(The author is a Reuters Breakingviews columnist. The opinions expressed are his own.)

HONG KONG - Beijing may overtake the White House in the race to annoy the most trading partners at once. China has added fresh spats with India and Japan to its lengthening list of bilateral brawls. The People’s Republic may believe opponents remain too divided to push back. It’s a dangerous assumption.

China has set new milestones in unfriendliness in 2020 as President Xi Jinping has rallied support from nationalists. During the pandemic the military consolidated positions on disputed territory in the South China Sea, and let its soldiers get into a deadly brawl with Indian troops in June. State media has gleefully rubbed in salt.

Relationships with Washington, Ottawa, and Canberra are in shambles. African governments are cranky about bigoted treatment of their citizens in China. European leaders are playing hardball in talks for an investment treaty. As for Japan, relations are headed back into the refrigerator after a brief warm spell.

Economically speaking, Beijing has been big on stick and thin on carrot: Chinese consumption has yet to help trade partners much. Imports, which have been falling since December, tanked 17% in May, which helped widen its monthly surplus with the United States to $28 billion.

China’s most powerful opponents do remain divided: for all the chatter about a unified front between Washington and Brussels against Beijing, the United States and Germany can’t agree on how to handle China - or Russia for that matter.

Yet bilateral measures are adding up.
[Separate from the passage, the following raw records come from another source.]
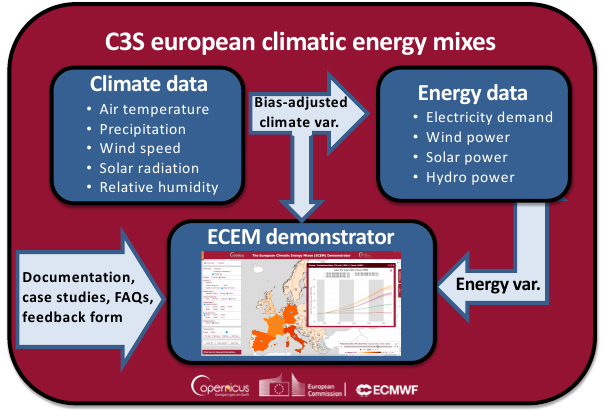
Figure 1. Overview of the C3S ECEM project. Climate data of rel- evance to the energy sector (top left) are first bias -adjusted and then converted into energy variables through statistical modelling or transfer functions. Climate and energy variables (var.) produced by the C3S ECEM are presented via the Demonstrator (inset fig- ure expanded as Fig. 2) together with a wide range if documenta- tion. For more information, see: http://ecem.climate.copernicus.eu/ demonstrator/ (last access: 3 July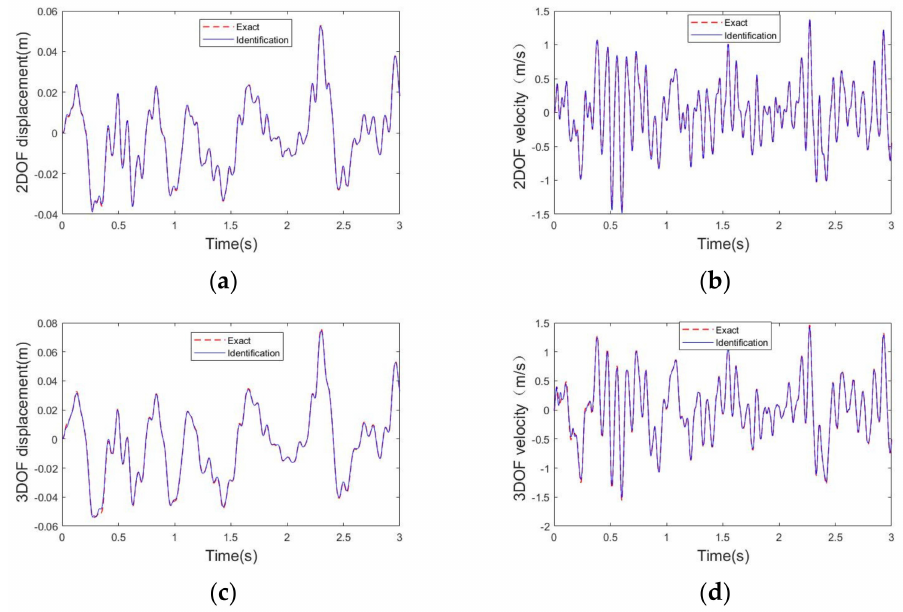
Figure 2. Comparisons of the exact and identified displacements and velocities. ( a ) Comparison of the exact and identified; ( b ) comparison of the exact and identified; ( c ) comparison of the exact and identified; ( d ) comparison of the exact and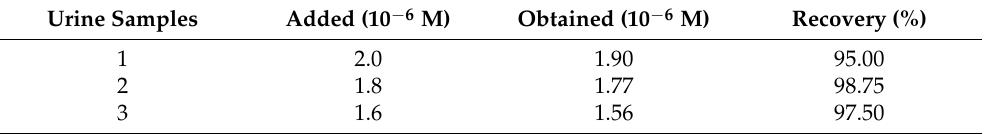
Table 4. Urine sample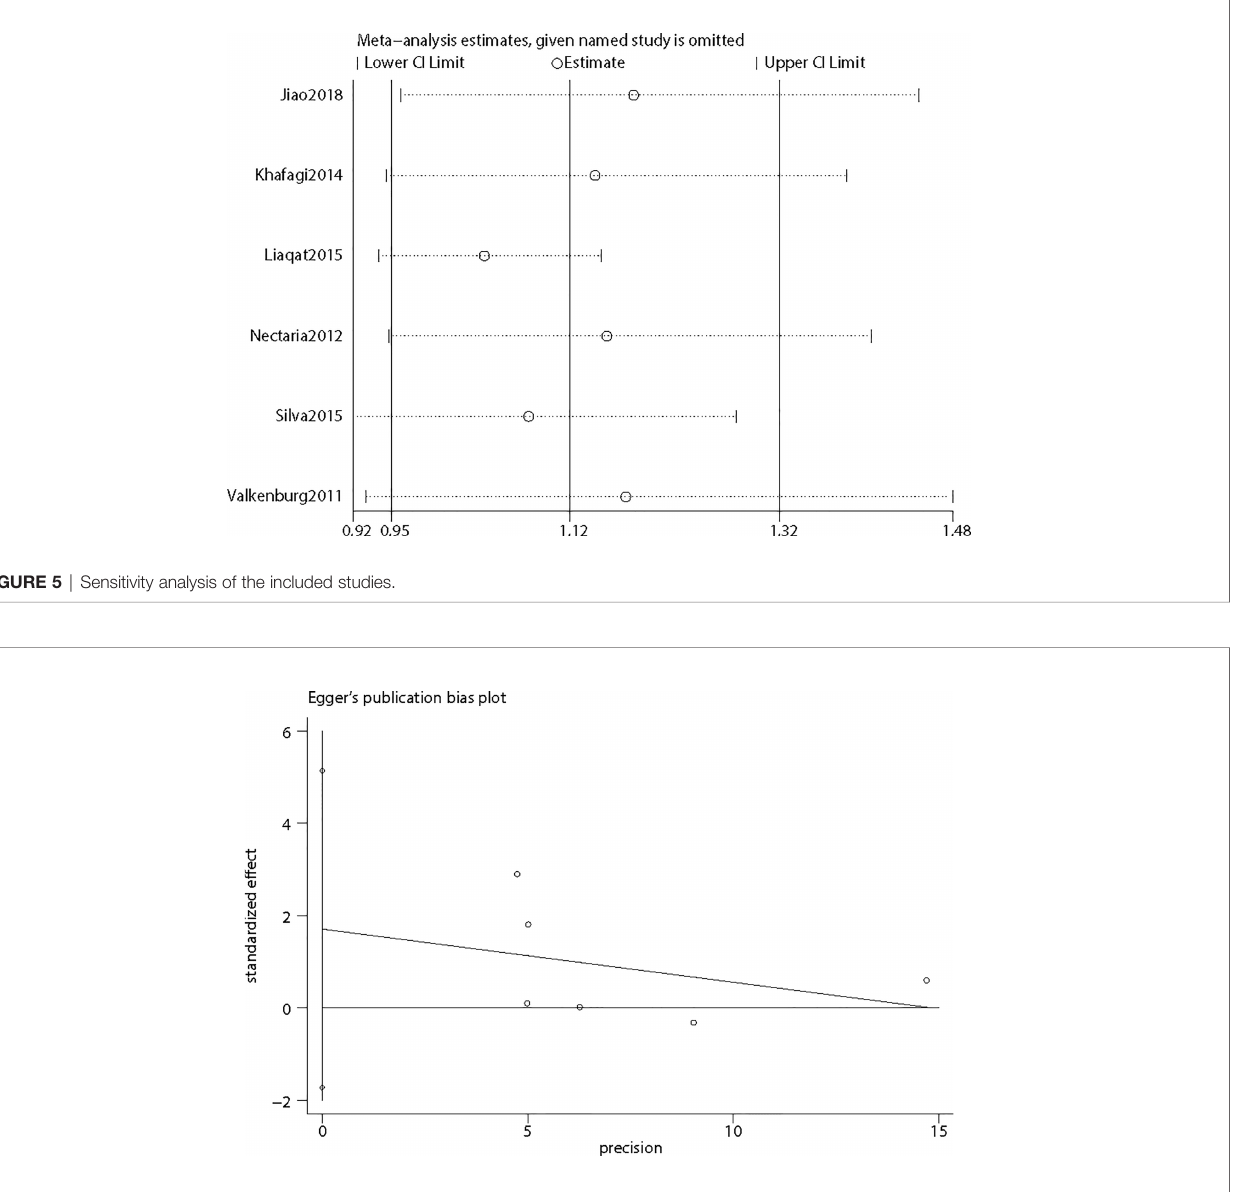
FIGURE 6 | Egger ’ s publication bias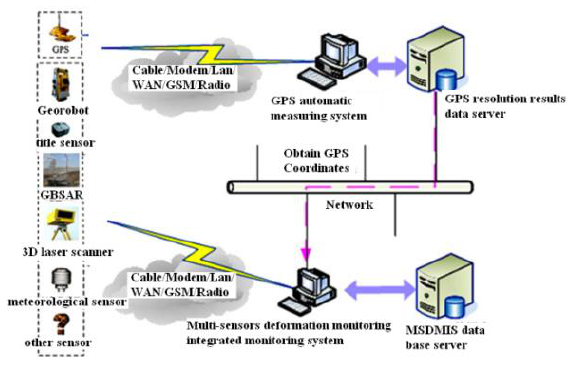
Figure 8. Geosensor Network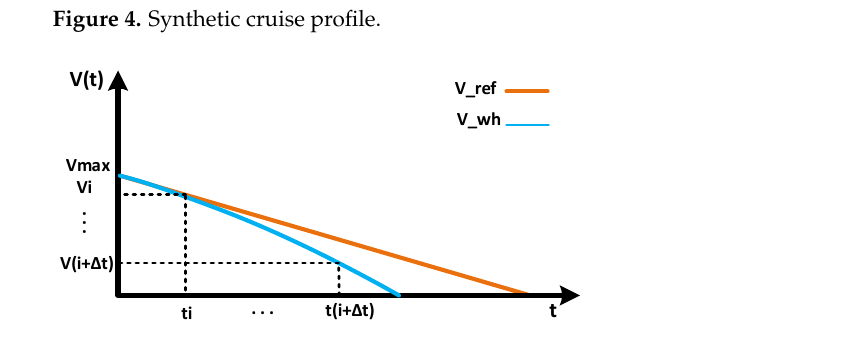
Figure 4. Synthetic cruise profile.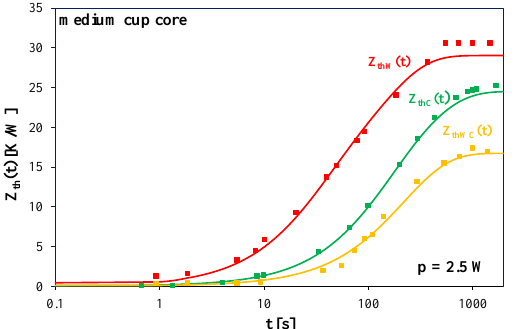
Figure 9. Measured and calculated waveforms of transient thermal impedances of the inductor containing the toroidal core 16.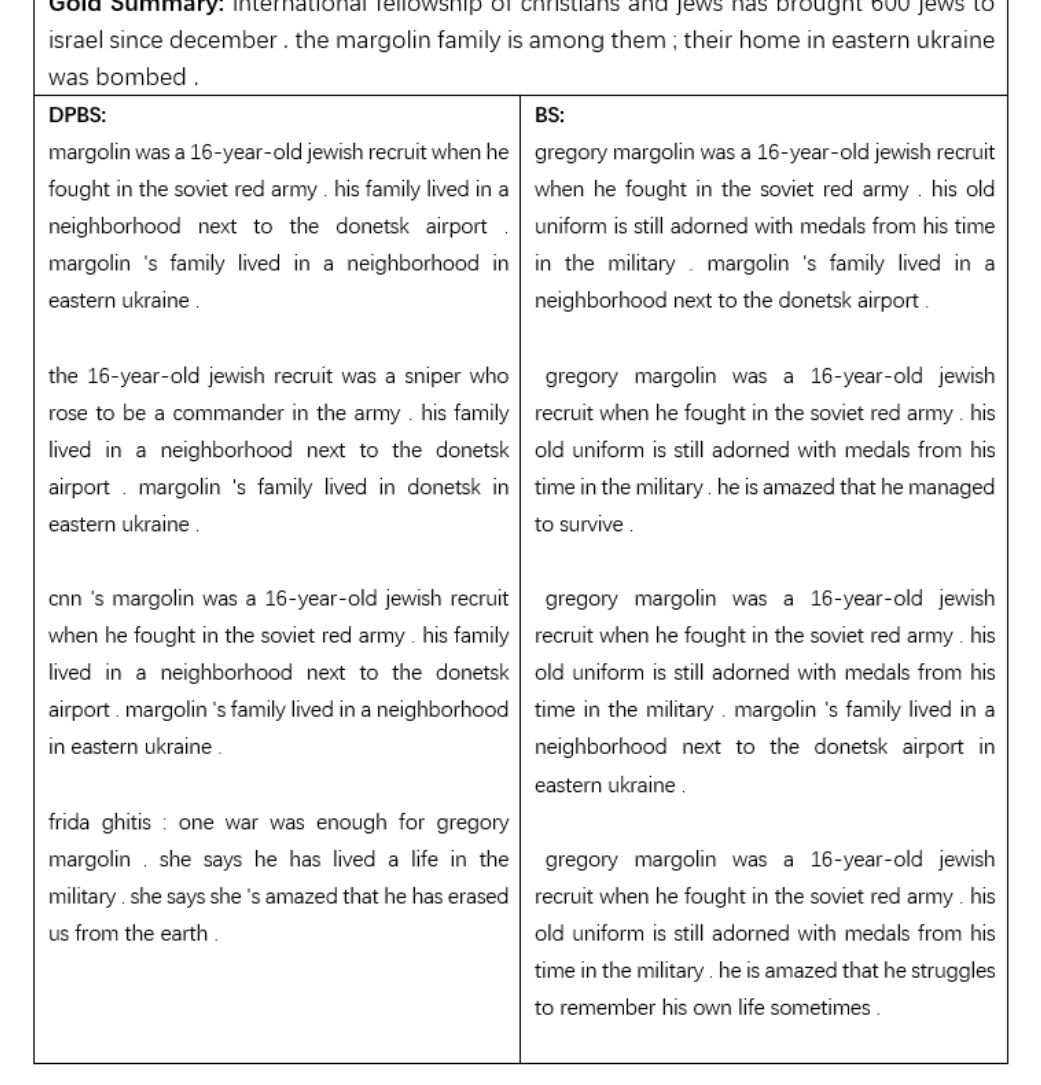
Figure 4. Example from the CNN/Daily Mail test dataset showing the outputs generated by both DBPS and standard Beam Search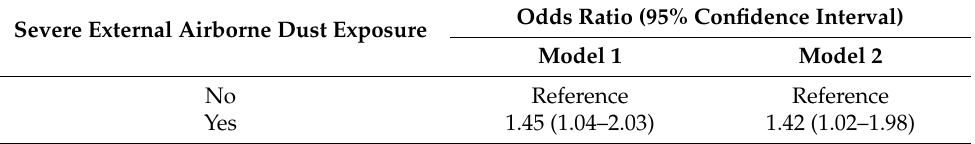
(Model 1: age, sex, and household income level; Model 2: all statuses from Table 3). All models revealed that the risk of dementia significantly increased with external airborne agents’ exposure. The odds ratios with 95% CI of Crude model and Models 1 and 2 were 1.45 (1.04–2.03) and 1.42 (1.02–1.98), respectively. Table 4. Logistic regression results of positive dementia screening test according to occupational dust exposure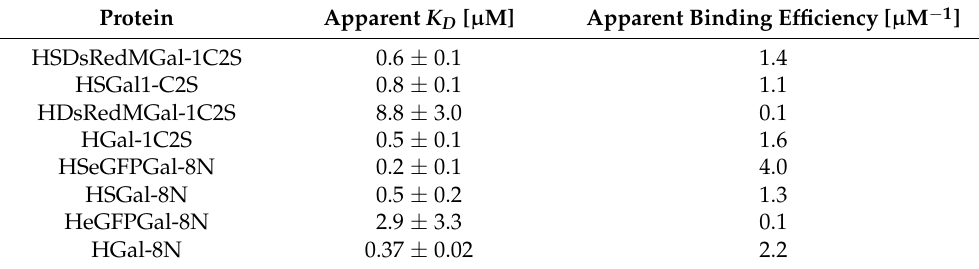
Figure 5. Binding of Gal-1C2S ( A ) and Gal-8N ( B ) fusion proteins after IMAC Figure 3. Comparison of Gal-3 binding on ASF depending on the purification mode. The chromatography. Binding of IMAC-purified proteins HSDsRedMGal-1C2S and Binding of IMAC-purified proteins HSDsRedMGal-1C2S and HSeGFPGal8N ( (cid:4) ), HSGal-1C2S and binding of HGal-3 ( (cid:4496)(cid:4497) ) and HSYGal-3 ( ⬛ ) is shown for IMAC-purified ( A ) and HSeGFPGal8N ( ⬛ ), HSGal-1C2S and HSGal-8N ( (cid:4496)(cid:4497) ), HDsRedMGal-1C2S and HSGal-8N ( IMAC/ASF-resin-purified ( B ) galectins. Galectin binding was detected with a peroxidase-conjugated anti-His 6 -antibody and conversion of TMB as the mean signal of three data points. Errors indicate standard deviations. Table 3. Apparent K D values and binding efficiencies of IMAC-purified Gal-1C2S and Gal-8N His 6 - tagged and fusion proteins in a solid-phase assay on ASF. Values were calculated by non-linear regression assuming one-site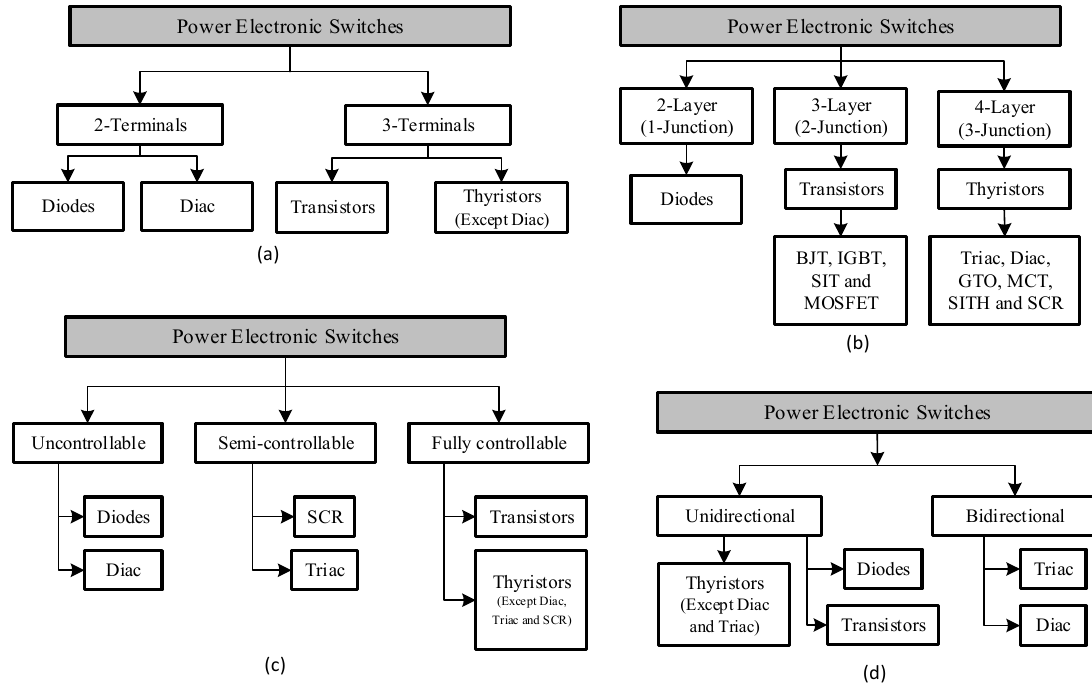
Figure 2. Classification of modern power electronic switches based on ( a ) number of terminals, ( b ) number of layers or junctions, ( c ) controllability and ( d ) bidirectional capability.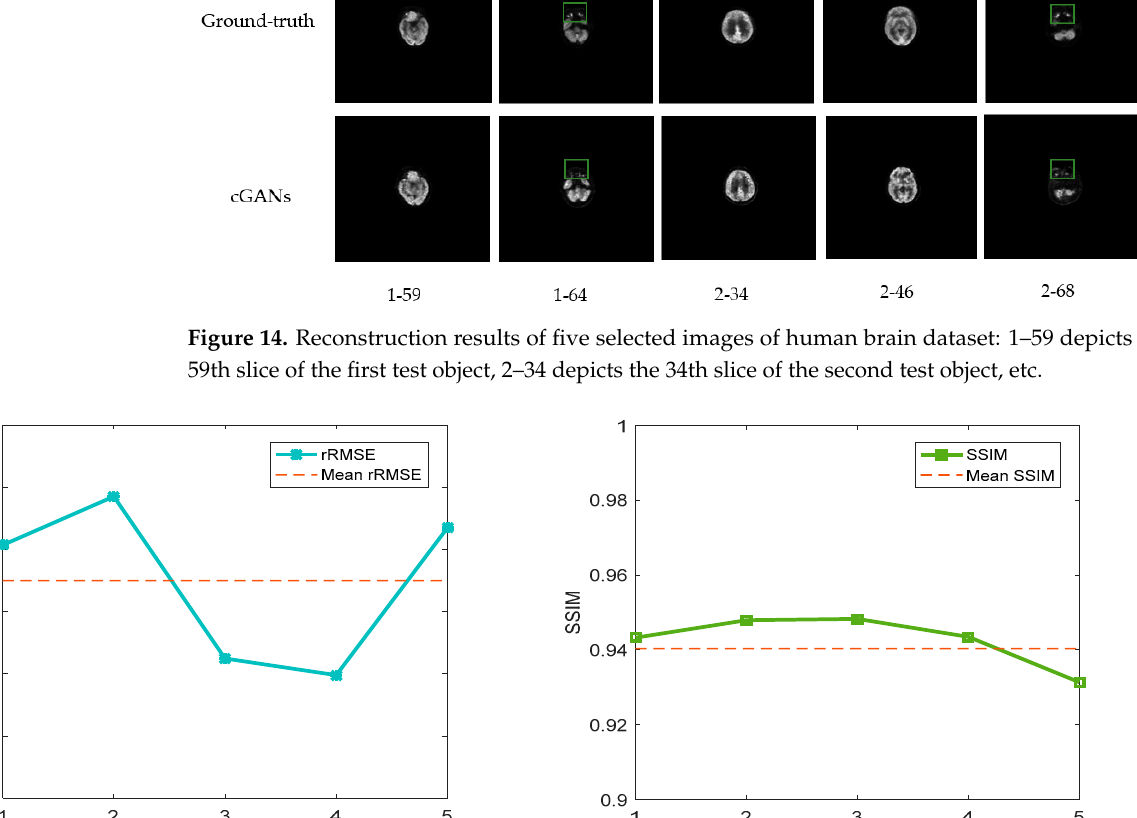
Figure 15. Reconstruction results of five selected images of human brain dataset.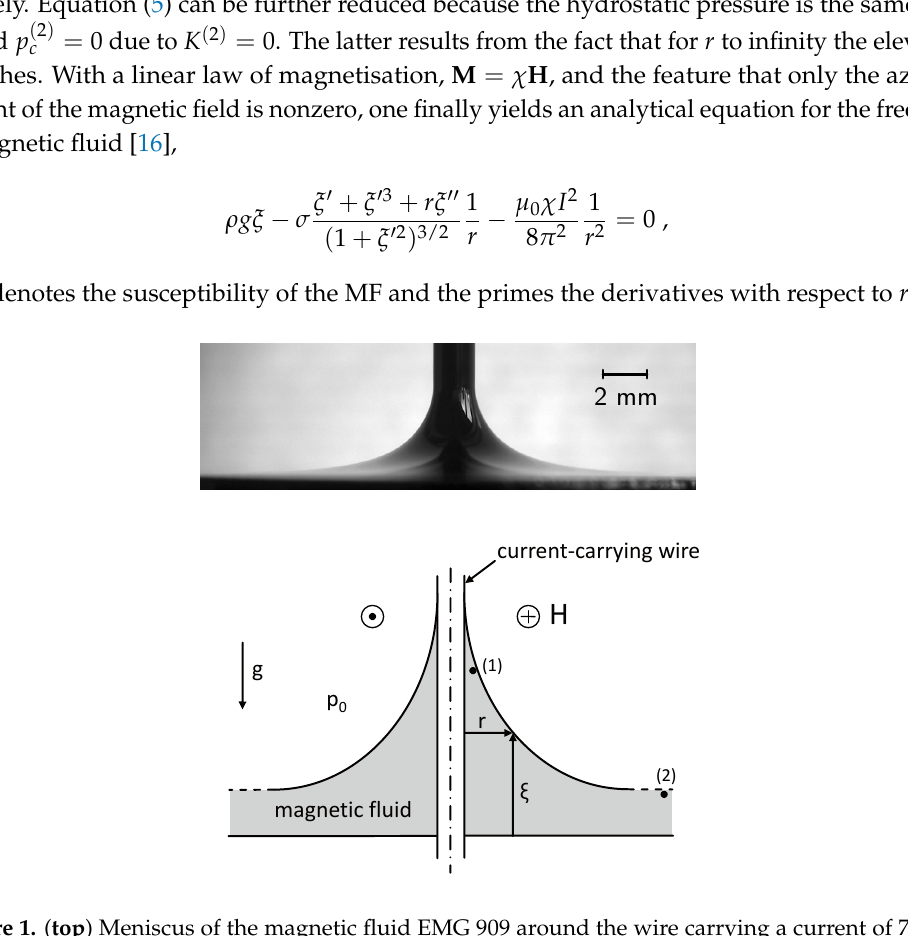
Figure 1. ( top ) Meniscus of the magnetic fluid EMG 909 around the wire carrying a current of 70 A. Courtesy of K. May [17]. ( bottom ) Sketch of the set-up (for details see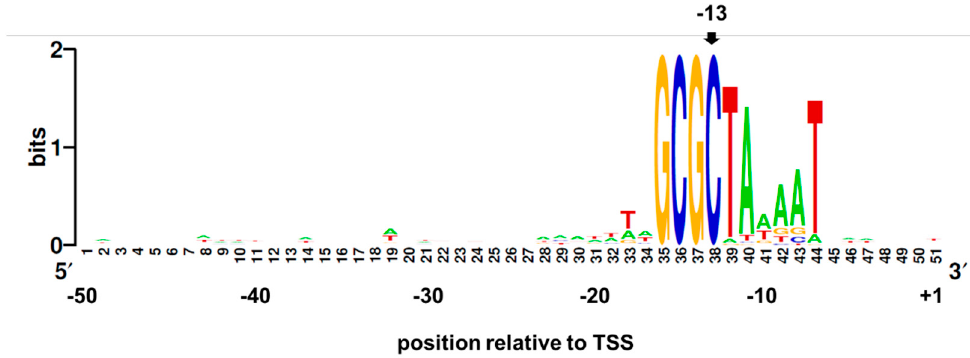
Figure 2. Conservation of H. pylori 26695 promoters with a GCGC motif near position − 13. Promoter sequences were inferred from the TSS database reported by Sharma and co-workers [31]. The 3 ′ - ends of the GCGC motifs in the promoters were positioned from − 11 to − 15 relative to the TSS, with − 13 being the most common position. The GCGC motifs were aligned for 79 promoter sequences and from the alignment a sequence logo was generated using WebLogo (https://weblogo.berke-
U.S. sanctions targeting Beijing’s crackdown in Hong Kong have real teeth. So do the intermediate-range missiles making their way to Pacific allies. New Delhi is curbing Chinese investment. Japan is paying some of its firms to reshore. Trade pacts China wants to join, like the Regional Comprehensive Economic Partnership, could be slowed by all the squabbling.

Some of China’s overseas bluster will be designed to placate at home. The danger is that external fights might be supplemented with bigger than expected internal economic challenges, especially if there is a serious second wave of Covid-19. A quarrelling China may soon find itself spread too thin.

 

CONTEXT NEWS

- China has deployed large numbers of troops and weapons along a disputed Himalayan border in violation of bilateral agreements, India's foreign ministry said on June 25, accusing Beijing of escalating tensions and triggering a deadly clash earlier this month.

- On June 15, Indian and Chinese troops brawled for several hours in the Galwan Valley, killing 20 Indian soldiers and injuring at least 76 more, Reuters reported.

 

(The author is a Reuters Breakingviews columnist. The opinions expressed are his own.)